I was recently doing a problem on LeetCode that involved counting the number of pairs of dominoes that could be formed from a set. And I have a question about the math behind a certain section of it. So essentially if you have $N$ number of elements and need to calculate how many pairs you can form from that $N$ number of elements it seems to be the right answer to use:
$$
\frac{n(n-1)}{2}
$$
Rather than using the combination formula:
$$
\frac{n!}{r!(n-r)!}
$$
Where $r$ would equal $2$. They seemed to have different outputs, although it seemed to be correct at lower input sizes. However, once it got larger, they seemed to have different answers. Would anyone care to explain when and why to use these in certain scenarios? It seems to me they should be equivalent when setting $r = 2$, but apparently not.
- Edit:
Thanks for the help everybody! It turned out to be an integer overflow problem from the factorial elements of the calculation. I'm a bit rusty on my proofs, and I appreciate the everybody's explanations for how the two were equivalent as that totally makes sense!
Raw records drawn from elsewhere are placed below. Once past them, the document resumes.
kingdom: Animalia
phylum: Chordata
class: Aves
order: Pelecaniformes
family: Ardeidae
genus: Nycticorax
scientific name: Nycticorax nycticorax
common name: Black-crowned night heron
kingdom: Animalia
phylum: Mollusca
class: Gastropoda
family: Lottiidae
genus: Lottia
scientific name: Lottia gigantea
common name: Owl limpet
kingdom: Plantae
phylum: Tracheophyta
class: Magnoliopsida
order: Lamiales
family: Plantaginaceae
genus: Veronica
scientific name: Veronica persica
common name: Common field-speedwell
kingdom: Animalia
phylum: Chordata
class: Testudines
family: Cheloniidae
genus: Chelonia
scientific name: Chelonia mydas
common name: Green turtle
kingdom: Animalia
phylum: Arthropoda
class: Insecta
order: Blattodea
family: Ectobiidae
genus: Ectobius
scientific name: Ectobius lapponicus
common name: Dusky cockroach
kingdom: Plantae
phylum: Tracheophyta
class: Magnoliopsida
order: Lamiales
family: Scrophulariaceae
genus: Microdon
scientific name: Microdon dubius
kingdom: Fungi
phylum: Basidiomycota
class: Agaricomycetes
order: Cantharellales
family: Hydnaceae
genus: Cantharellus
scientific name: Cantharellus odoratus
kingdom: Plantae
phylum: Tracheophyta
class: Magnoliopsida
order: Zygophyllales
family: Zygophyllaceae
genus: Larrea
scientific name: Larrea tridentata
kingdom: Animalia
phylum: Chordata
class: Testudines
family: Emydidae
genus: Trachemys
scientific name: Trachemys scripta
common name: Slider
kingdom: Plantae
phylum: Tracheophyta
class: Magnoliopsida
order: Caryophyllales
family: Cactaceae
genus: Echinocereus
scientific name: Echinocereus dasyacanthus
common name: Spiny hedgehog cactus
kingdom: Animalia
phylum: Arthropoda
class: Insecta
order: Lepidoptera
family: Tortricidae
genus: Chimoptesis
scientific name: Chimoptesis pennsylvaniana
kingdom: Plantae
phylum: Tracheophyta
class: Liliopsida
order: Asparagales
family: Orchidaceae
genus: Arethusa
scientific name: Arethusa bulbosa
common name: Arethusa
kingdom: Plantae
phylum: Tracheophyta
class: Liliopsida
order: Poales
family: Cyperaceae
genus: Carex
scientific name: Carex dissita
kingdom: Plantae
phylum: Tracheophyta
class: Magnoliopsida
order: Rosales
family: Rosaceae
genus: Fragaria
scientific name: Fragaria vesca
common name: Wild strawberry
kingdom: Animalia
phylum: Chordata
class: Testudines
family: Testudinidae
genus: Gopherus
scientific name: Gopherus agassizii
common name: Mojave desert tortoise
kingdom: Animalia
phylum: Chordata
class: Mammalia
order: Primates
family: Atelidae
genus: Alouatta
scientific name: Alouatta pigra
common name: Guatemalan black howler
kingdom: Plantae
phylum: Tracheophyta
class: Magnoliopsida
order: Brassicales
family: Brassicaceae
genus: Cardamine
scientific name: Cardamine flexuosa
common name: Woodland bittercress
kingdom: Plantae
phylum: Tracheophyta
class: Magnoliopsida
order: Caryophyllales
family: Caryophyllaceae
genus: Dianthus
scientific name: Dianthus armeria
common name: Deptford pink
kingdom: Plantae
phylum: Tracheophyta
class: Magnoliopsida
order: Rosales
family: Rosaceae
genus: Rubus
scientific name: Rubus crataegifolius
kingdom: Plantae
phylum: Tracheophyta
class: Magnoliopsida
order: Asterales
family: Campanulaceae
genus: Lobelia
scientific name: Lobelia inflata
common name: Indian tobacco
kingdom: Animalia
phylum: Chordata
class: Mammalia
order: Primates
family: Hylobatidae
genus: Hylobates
My original function did this:
private static int NumOfCombinations(int n, int r)
{
int nFac = Factorial(n);
int rFac = Factorial(r);
int diffFac = Factorial(n-r);
return nFac / (diffFac * rFac);
}
While my new function does this (much more efficient too):
private static int Combination(int n, int r)
{
int rFac = Factorial(r);
int numerator = 1;
int nFacs = n;
while (nFacs > n - r)
{
numerator *= nFacs;
nFacs -= 1;
}
return numerator / rFac;
}
Best Answer
Both of these are actually equivalent. One definition often given in earlier classes is that
$$\binom n r = \frac{n!}{r!(n-r)!}$$
However, an alternative definition also arises that is at least easier to grasp for mental arithmetic: on the top, you calculate the factorial as normal ($n! = n(n-1)(n-2)\cdots$ and so on) until you have $r$ factors up there. And then you just divide that by $r!$. That is,
$$\binom n r = \frac{n(n-1)(n-2)\cdots(n-r+1)}{r!}$$
These are clearly equivalent computations: expand both $n!$ and $(n-r)!$ as products in the original definition to see the cancellations. Of course, this also means that
$$\binom n 2 = \frac{n!}{2!(n-2)!} = \frac{n(n-1)}{2!}$$
(Note that $2!=2$.)
Whatever difference between these two formulas you've been noticing has been a calculation error. Sorry to inform you.